#### Short task
Please continue the article below about musicians seeking new ways to distribute their music, picking up after its last sentence, and ignore the material that follows it.

#### Text extract
Three Free Lunches To Go, Please And Thank You

Aside from being high-profile musicians, what do Madonna, Prince and Radiohead have in common? (No, this isn’t a bad joke.)

The music industry has undergone significant shifts in recent times, brought on by the birth and widespread use of the Internet and the dawning of the digital revolution, giving rise to technological torrents and the transformation of distribution models. These shifts (think on the scale of tectonic plates) are affecting various industries, the music industry being the most obviously hurt, or at least its demise being the most widely and heavily publicized. And looking at this model gives some insight into where book, er content, publishers should cast their eye.

Madonna sacked Warner Music Group (WMG), her record label of 24 years; Radiohead self-recorded, self-promoted and self-sold its optional-fee latest album digitally; and Prince gave away nearly three million free copies of his latest album with London’s tabloid paper, Mail on Sunday.

The common thread you ask? These artists are hungry for new ways to get their music out and are leading the pack in finding alternative distribution and retailing avenues. In the words of Bob Dylan, Times they are a-changin, and these artists are on it.

Like many artists with entrepreneurial integrity (be they authors, musicians, film directors), they are trying to open up distribution channels and access larger audiences with whom to share their proprietary content. Be they buyers or free-downloaders, the more ears that are tuned in, the more concert tickets and merchandise sold. Not only are they looking to new distribution models but they are also the first to breakaway from industry norms in the quest for enterprising ventures outside of the conventional box.

#### Data rows
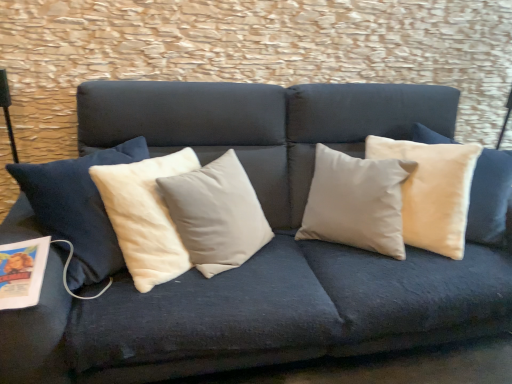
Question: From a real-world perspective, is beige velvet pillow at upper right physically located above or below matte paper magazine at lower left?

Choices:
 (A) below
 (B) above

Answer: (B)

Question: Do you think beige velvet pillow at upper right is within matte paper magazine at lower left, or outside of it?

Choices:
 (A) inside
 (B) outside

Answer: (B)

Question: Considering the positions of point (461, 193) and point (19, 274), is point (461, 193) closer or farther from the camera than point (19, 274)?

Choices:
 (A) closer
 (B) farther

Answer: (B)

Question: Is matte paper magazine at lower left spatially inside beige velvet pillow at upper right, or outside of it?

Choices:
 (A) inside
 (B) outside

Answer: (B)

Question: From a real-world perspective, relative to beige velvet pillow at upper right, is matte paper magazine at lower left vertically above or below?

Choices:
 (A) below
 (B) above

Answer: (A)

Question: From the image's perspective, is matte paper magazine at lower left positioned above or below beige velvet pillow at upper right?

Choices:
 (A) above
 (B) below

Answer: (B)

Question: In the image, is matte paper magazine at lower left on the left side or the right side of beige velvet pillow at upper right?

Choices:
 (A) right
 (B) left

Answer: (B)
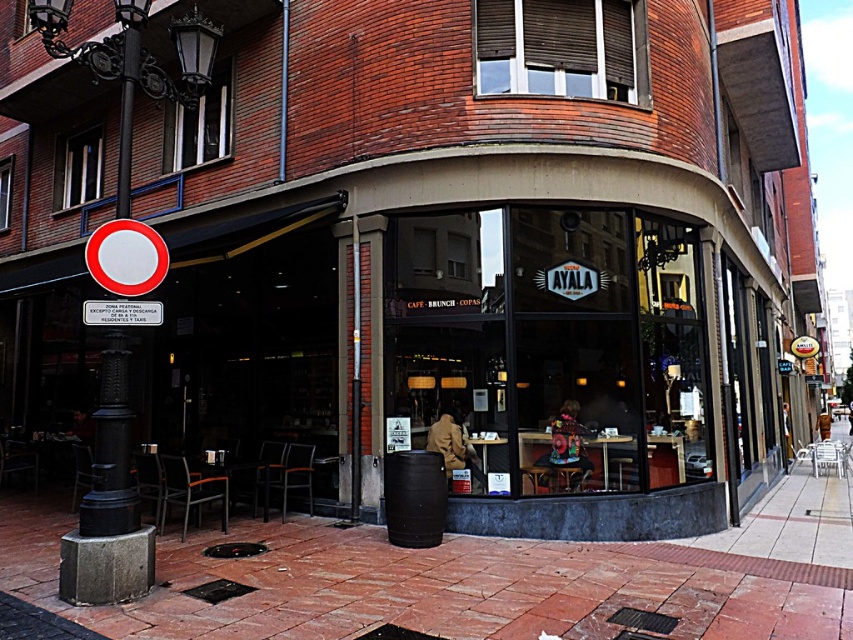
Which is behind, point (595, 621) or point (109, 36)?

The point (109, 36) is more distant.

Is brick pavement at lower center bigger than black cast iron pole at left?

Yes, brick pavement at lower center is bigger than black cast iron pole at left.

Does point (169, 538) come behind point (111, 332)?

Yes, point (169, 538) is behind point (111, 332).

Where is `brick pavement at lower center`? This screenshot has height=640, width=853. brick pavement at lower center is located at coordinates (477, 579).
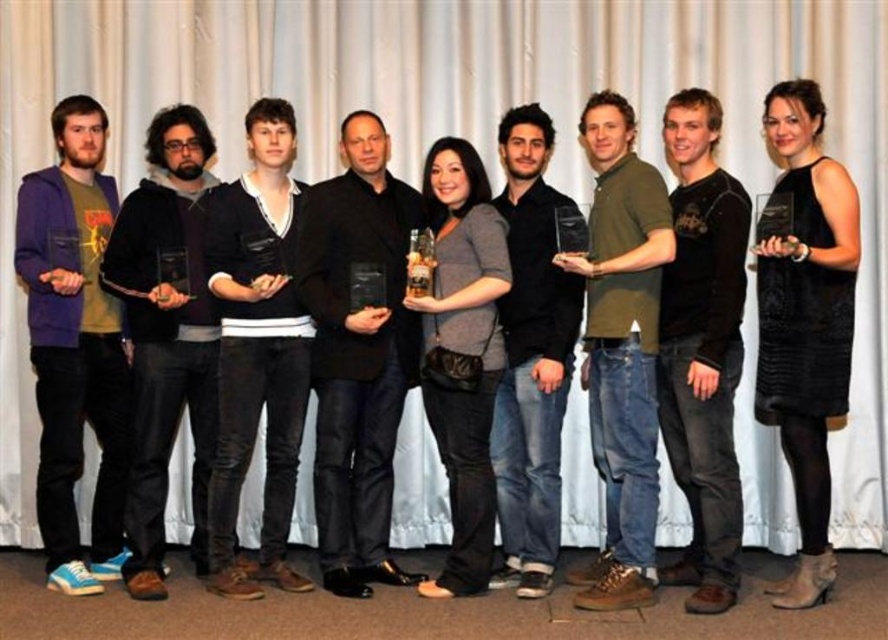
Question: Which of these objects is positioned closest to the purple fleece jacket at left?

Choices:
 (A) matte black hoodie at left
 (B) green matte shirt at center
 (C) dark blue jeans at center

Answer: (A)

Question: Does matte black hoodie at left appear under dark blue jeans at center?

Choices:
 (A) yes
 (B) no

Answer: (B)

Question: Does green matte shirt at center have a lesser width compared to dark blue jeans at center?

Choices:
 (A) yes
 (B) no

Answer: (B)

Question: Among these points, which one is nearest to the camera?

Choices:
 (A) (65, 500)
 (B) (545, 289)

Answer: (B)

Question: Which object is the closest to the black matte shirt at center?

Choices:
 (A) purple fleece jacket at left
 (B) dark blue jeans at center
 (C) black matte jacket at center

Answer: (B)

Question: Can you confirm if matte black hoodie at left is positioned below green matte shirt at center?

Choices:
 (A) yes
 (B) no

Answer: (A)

* * *

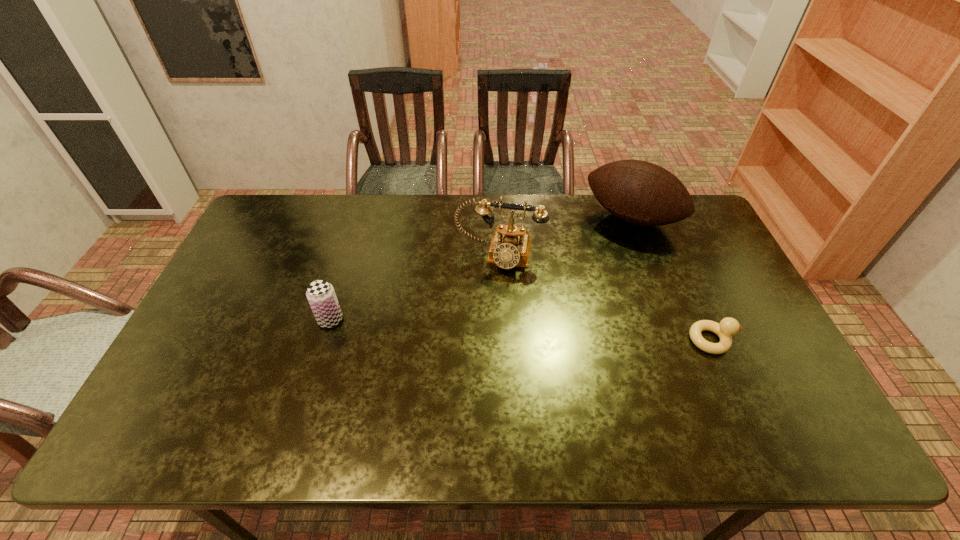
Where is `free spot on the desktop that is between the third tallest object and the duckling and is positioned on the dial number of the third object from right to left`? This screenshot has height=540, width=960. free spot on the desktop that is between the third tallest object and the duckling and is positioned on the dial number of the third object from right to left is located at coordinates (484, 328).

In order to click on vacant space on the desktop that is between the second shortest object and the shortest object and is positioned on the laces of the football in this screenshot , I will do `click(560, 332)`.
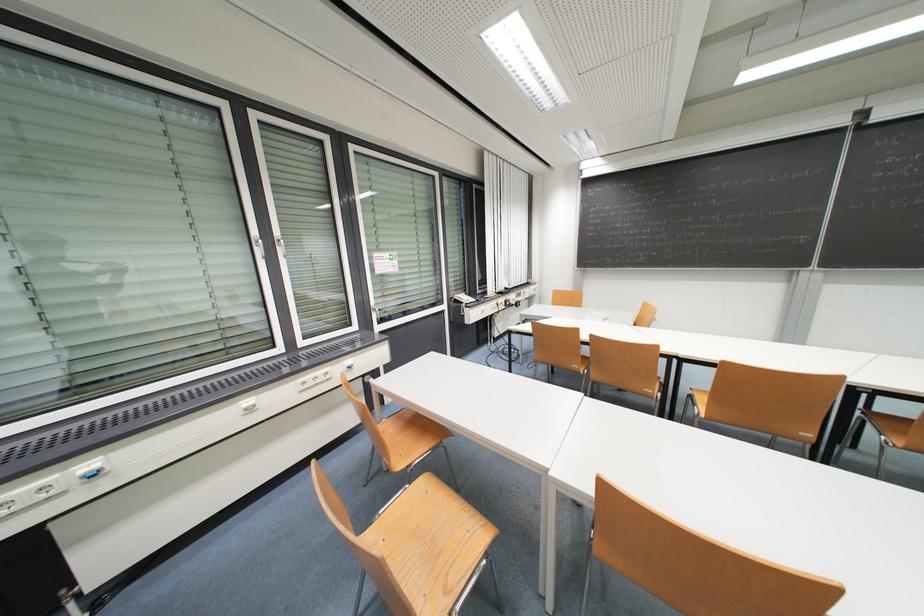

#### Result of this exercise
That said, insight can be gained by looking to the current shaky ground state of the music industry and emerging trends in alternative distribution and retailing, which are paving the road ahead, or at least dropping bread crumbs along the trail, and offering direction as to where the book industry just might be headed.

The music and film industries were the first to be caught in the winds of digital change, starting with Napster, KaZaA? and the other such peer-to-peer (P2P) web applications that kept popping up, and continue to, with the turn of the century. Now, with the steady rise of the e-book (wholesale revenues have quadrupled in the past five years according to the International Digital Publishing Forum), free internet downloading of digital copies brought to you by Google Books or promoted by Oprah and products like the Kindle and other pragmatic e-readers, the digital format and its various distribution models will only continue to grow and diverge from here on in.

Madonna, arguably one of the most prominent pop culture icons and trend-setters of the last three decades, continues to trend make, not just in her music but, too, in her music distribution and retailing ways. She recently ditched her 24-year record label, Warner (which she had been with her entire career), to run with event promotions company Live Nation. They will manage all of her rights, including touring, recording and merchandising.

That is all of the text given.